- INFORMATION:
=== Section Start ===

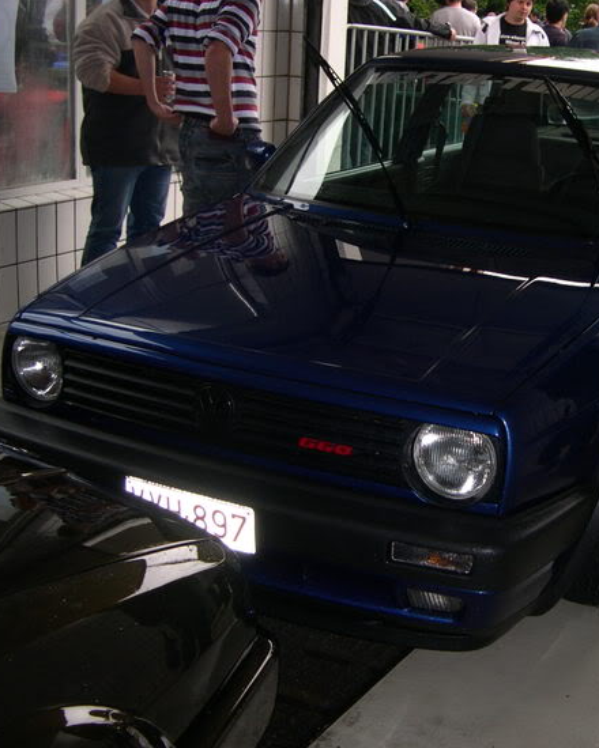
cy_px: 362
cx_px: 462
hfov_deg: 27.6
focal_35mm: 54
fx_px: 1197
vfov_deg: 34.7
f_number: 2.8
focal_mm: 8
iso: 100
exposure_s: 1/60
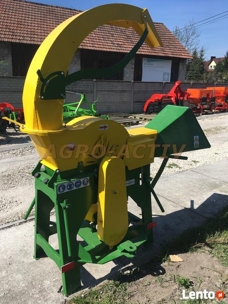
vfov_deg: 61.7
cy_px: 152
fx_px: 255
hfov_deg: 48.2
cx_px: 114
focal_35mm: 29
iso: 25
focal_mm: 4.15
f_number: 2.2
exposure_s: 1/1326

=== Section End ===
=== Section Start ===

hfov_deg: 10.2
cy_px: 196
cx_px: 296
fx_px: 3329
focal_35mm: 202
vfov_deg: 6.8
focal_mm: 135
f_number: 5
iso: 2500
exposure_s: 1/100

=== Section End ===

- PROBLEM TO SOLVE: Please set down, exactly and with no pictures, the lines in the entries above starting at the one holding "focal_mm: 8" and ending at the one holding "exposure_s: 1/1326", ends included.

- THE COMPLETED TASK:
focal_mm: 8
iso: 100
exposure_s: 1/60
vfov_deg: 61.7
cy_px: 152
fx_px: 255
hfov_deg: 48.2
cx_px: 114
focal_35mm: 29
iso: 25
focal_mm: 4.15
f_number: 2.2
exposure_s: 1/1326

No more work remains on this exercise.